On the CPU I have an array of structures (voxel *VoxelList) and I want to send it to the GPU, where I copy the elements into another array which is on the GPU (GPUVoxelList). Then I want to access from the kernel each element with GPUVoxelList.
here are the structures, organised as good as I could understand:
typedef struct __attribute__ ((aligned(16))) Raza
cl_uint4 pozitie; ->x
cl_float4 directie; ->x + 16
cl_float dimensiune; ->x + 32
cl_float fov; ->x + 36
cl_uchar4 mediu_parcurs; ->x + 40
cl_uchar4 mediu_curent; ->x + 44
cl_ushort2 pixel; ->x + 48
cl_ushort influenta; ->x + 52
cl_ushort luminozitate_curenta; ->x + 54
cl_uchar padd; ->x + 56
}raza; ->x + 64
typedef struct Material
cl_uchar4 culoare; ->x
cl_char4 normala; ->x + 4
cl_uchar2 reflexivitate; ->x + 8
cl_uchar2 transparenta; ->x + 12
cl_ushort luminozitate; ->x + 16
cl_uchar densitate; ->x + 18
}material; ->x + 19
typedef struct __attribute__ ((aligned(16))) Voxel
cl_uint fiu; ->x
cl_uint parinte; ->x + 32
material m; ->x + 36
cl_uchar padd; ->x + 55
}voxel; ->x + 64
I am only sending the raza and the voxel structs. The material struct doesn't have to be padded because I padd at the end of the voxel struct and it starts at 36, right?
I compiled the code, and it doesn't work strangely I get only 0-s. Also changed the aligned(16) with packed.
maybe because the array of structs on the device isn't aligned? How do I align a cl_mem? and the voxel structure where should start? at a multiple of 4? and the raza structure at a multiple of 16?

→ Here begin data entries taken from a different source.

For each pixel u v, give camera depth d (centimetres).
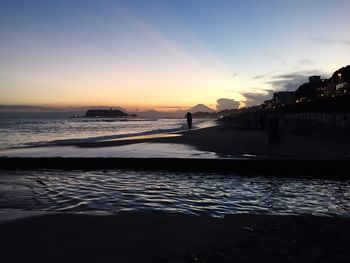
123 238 536
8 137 4419
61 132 5962
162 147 2134
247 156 1588
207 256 464
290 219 644
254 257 459
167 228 585
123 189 1062
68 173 1423
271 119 2267
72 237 540
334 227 593
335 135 2766
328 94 14038
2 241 523
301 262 442
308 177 1326
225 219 643
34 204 871
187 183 1174
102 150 2005
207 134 3469
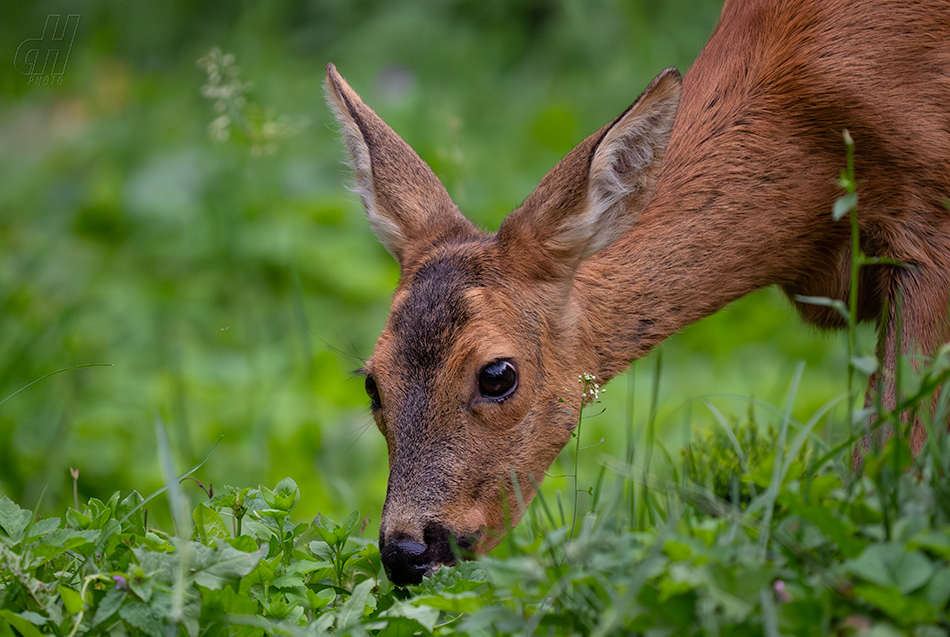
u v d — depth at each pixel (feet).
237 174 55.06
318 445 39.42
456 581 21.39
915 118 29.25
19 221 60.39
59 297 51.44
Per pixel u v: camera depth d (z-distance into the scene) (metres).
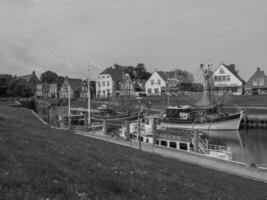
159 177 11.67
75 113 83.19
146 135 39.62
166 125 54.75
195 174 16.23
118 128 50.84
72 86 145.12
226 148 37.53
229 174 19.91
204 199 10.20
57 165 9.36
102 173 9.76
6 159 8.79
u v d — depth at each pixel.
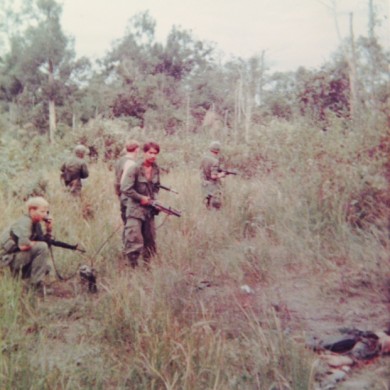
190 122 13.46
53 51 17.78
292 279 4.67
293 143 6.51
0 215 6.82
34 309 4.41
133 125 14.88
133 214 5.60
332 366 3.41
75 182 7.95
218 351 3.40
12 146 10.99
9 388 3.13
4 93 19.44
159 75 14.43
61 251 5.82
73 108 17.50
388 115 5.56
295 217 5.48
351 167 5.57
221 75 12.79
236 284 4.75
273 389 3.15
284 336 3.56
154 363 3.37
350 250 4.81
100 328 4.02
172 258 5.52
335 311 4.03
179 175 9.20
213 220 6.41
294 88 8.06
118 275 5.20
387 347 3.51
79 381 3.33
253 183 7.05
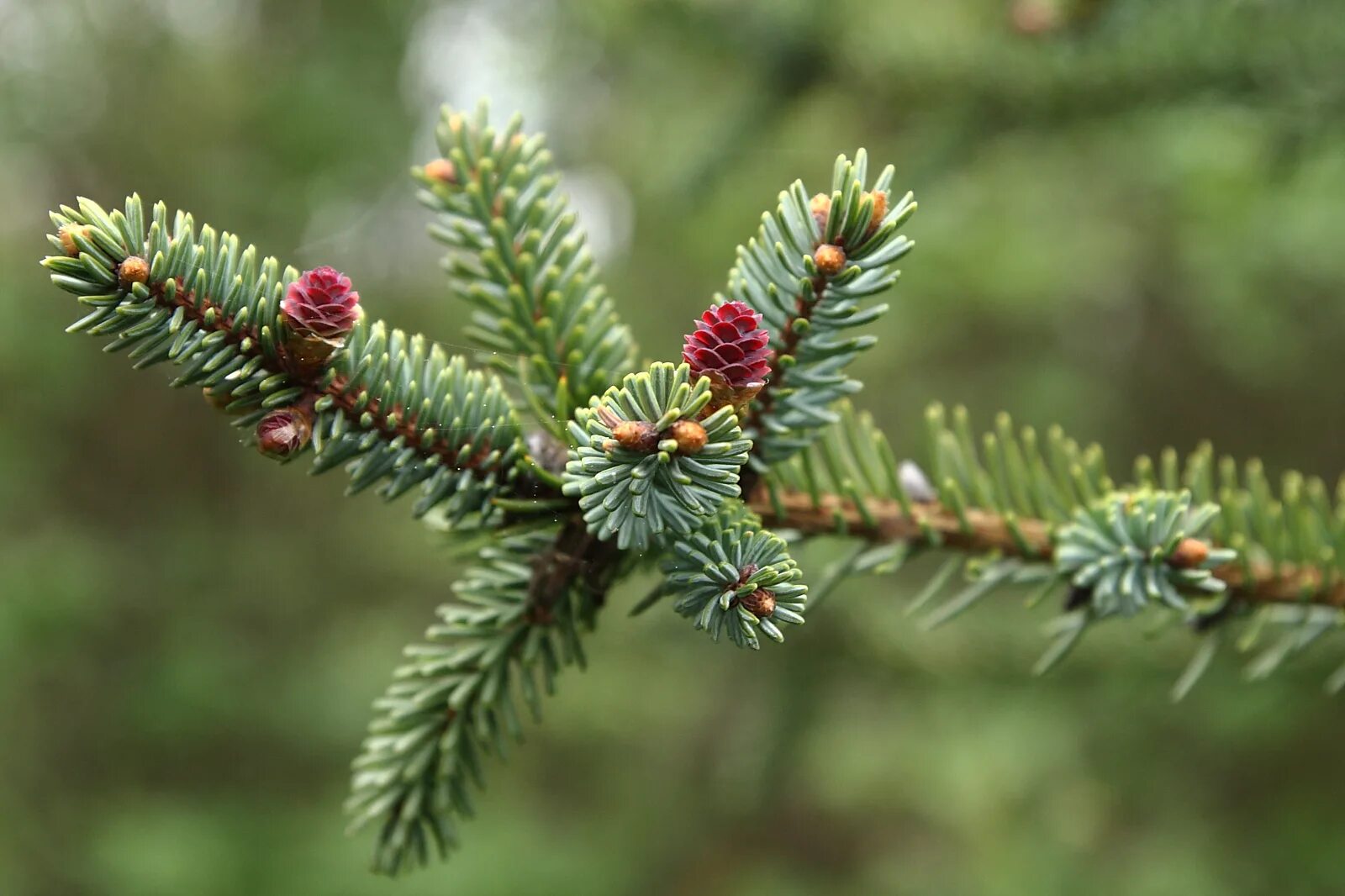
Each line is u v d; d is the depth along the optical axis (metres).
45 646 5.50
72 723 5.98
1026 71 2.23
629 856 6.69
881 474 1.19
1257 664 1.24
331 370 0.87
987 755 4.43
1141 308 6.48
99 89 5.85
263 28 6.15
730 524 0.80
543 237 1.10
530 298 1.09
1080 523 1.05
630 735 6.86
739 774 2.73
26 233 5.93
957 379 6.34
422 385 0.90
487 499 0.96
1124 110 2.23
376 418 0.89
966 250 4.86
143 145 5.84
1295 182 2.93
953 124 2.38
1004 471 1.18
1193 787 4.87
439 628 1.00
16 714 5.79
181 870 5.37
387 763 1.03
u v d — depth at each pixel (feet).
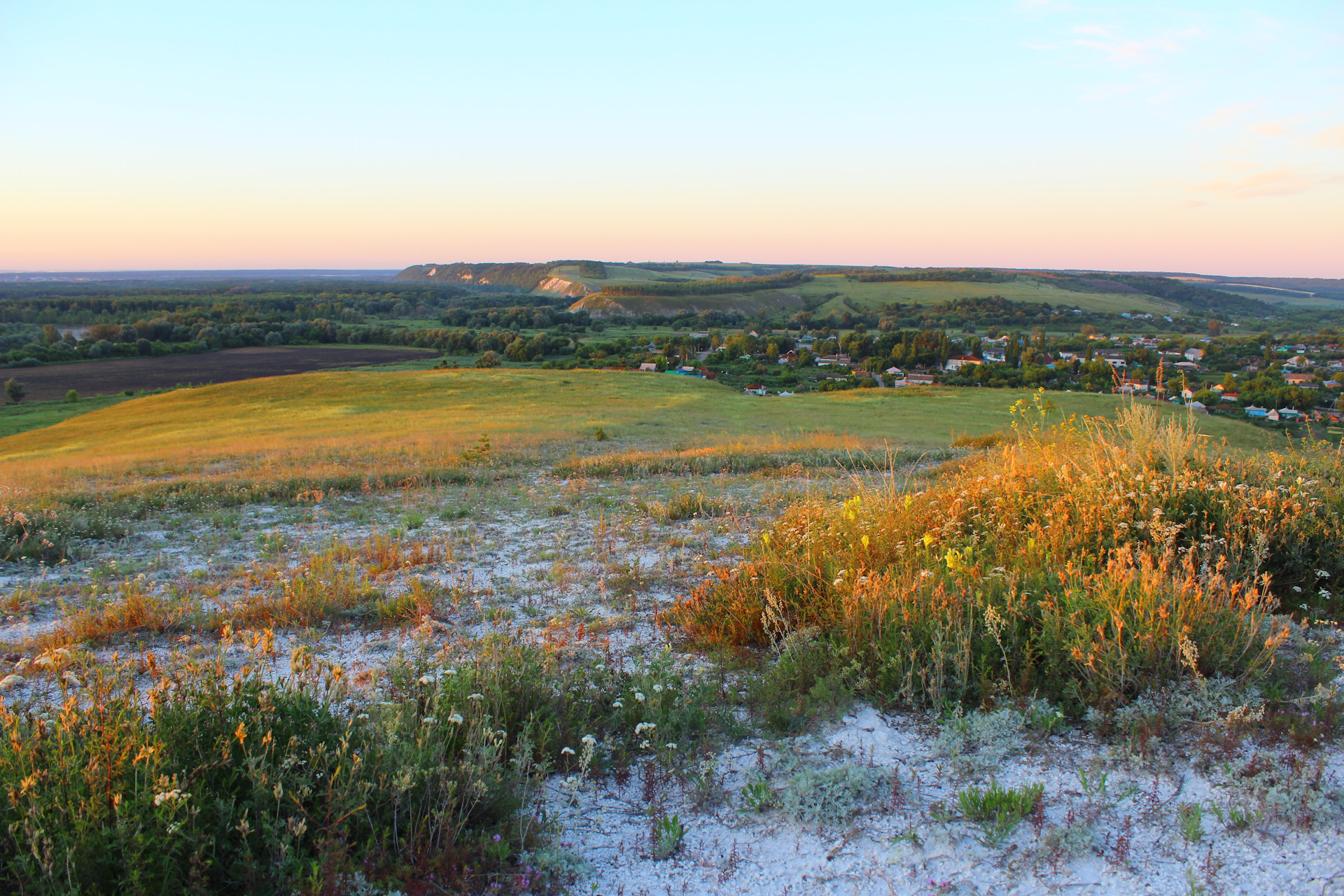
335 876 7.82
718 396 170.50
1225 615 12.59
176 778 8.37
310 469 55.21
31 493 41.37
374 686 13.23
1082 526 17.88
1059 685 11.93
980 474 26.89
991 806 9.23
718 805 10.02
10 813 8.03
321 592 19.20
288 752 9.32
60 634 16.52
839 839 9.10
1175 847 8.41
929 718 11.89
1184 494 18.45
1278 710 10.69
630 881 8.55
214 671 10.96
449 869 8.44
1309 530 16.42
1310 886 7.60
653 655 15.42
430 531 30.81
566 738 11.56
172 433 120.26
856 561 17.61
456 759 10.36
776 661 14.53
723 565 22.44
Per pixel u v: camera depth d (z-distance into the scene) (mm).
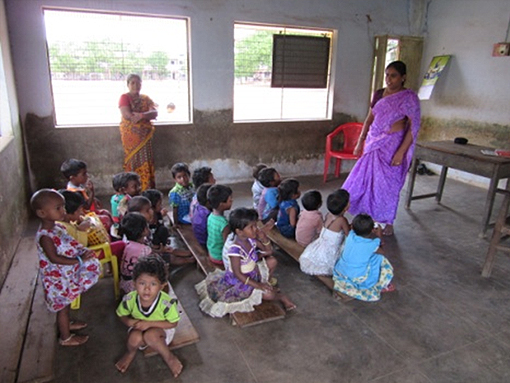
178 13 4379
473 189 5070
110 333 2160
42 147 4184
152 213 2684
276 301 2451
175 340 2023
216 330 2191
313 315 2350
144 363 1934
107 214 3039
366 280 2498
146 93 4598
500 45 4781
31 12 3814
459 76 5402
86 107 4355
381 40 5363
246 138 5152
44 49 3945
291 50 5164
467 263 3053
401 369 1927
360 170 3430
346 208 2654
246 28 4895
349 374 1887
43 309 2277
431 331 2223
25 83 3953
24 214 3584
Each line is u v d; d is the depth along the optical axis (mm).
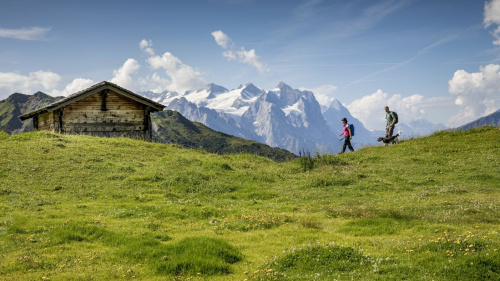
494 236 12453
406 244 12680
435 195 21859
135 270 11242
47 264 11672
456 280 9320
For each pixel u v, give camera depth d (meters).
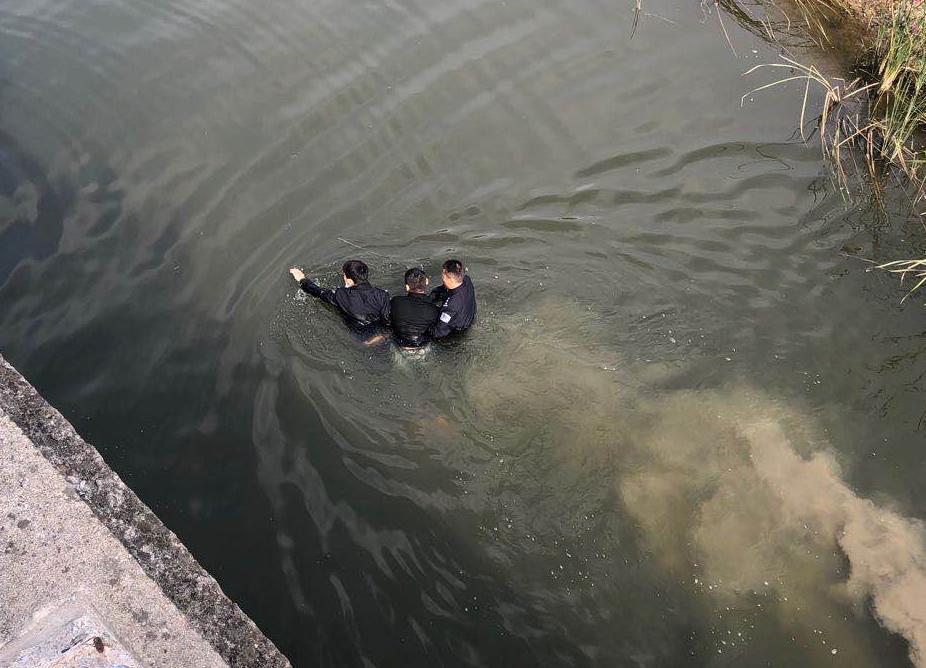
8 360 6.52
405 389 6.19
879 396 5.92
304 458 5.80
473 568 5.13
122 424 6.11
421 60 9.26
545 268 7.04
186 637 3.96
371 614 4.98
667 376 6.14
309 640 4.89
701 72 8.89
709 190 7.63
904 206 7.38
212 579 4.38
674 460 5.51
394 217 7.61
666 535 5.13
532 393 6.07
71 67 9.62
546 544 5.20
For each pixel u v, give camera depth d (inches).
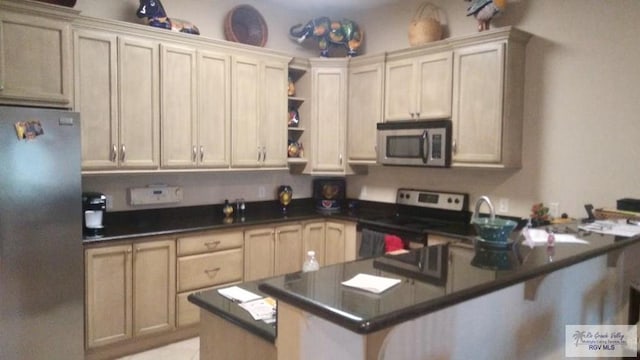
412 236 138.9
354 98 169.0
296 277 54.2
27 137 101.8
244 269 148.2
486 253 68.4
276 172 180.7
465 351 59.1
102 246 118.4
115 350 125.3
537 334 74.3
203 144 144.3
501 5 128.9
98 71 123.0
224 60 148.3
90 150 122.4
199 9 155.5
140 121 131.2
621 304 97.1
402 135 150.6
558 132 127.6
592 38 120.4
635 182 114.5
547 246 74.5
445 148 139.2
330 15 187.6
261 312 65.2
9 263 101.0
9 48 104.2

I hope these work: I've tested the 'raza' struct with the pixel field which seams ok, and the voxel struct with the 'parinte' field witch is 99% ok I assume the others are wrong because I did something wrong in the code, not because of the alignments.
I think the idea was that material should start at a multiple of 16 (because it is aligned to 16) and the paddings help align parinte to 4 (uint=4) and the size of the structure to be multiple of 16 (64). Maybe this helps someone like me
typedef struct Raza
uint4 pozitie; //x, y, z
float4 directie; //i, j, k (cu cat se misca la fiecare pas)
float dimensiune; //cat de mare e cubul acum
float fov; //cu cat creste la fiecare pas
uchar4 mediu_parcurs; //r, g, b -> cat filtreaza din fiecare culoare
uchar4 mediu_curent; //r, g, b, densitate
uint pixel; //pixelul care trebuie updatat (w=pixel%width h=pixel/hidth)
ushort influenta; //cat influenteaza culoarea lui pixelul
ushort luminozitate_curenta; //luminozitatea mediului curent
typedef struct Material
uchar4 culoare; //r, g, b ( [0, 255] )
char4 normala; //x, y, z ( [-1, 1] * 127 )
uchar2 reflexivitate; //indice reflexie, specularitate ( [0, 255] )
uchar2 transparenta; //indice transparenta, specularitate ( [0, 255] )
ushort luminozitate; //( [0, 65535] )
uchar densitate; //( [0, 255] )
typedef struct Voxel
and on the host:
#pragma pack (push, 16)
...same fields as the kernel source above...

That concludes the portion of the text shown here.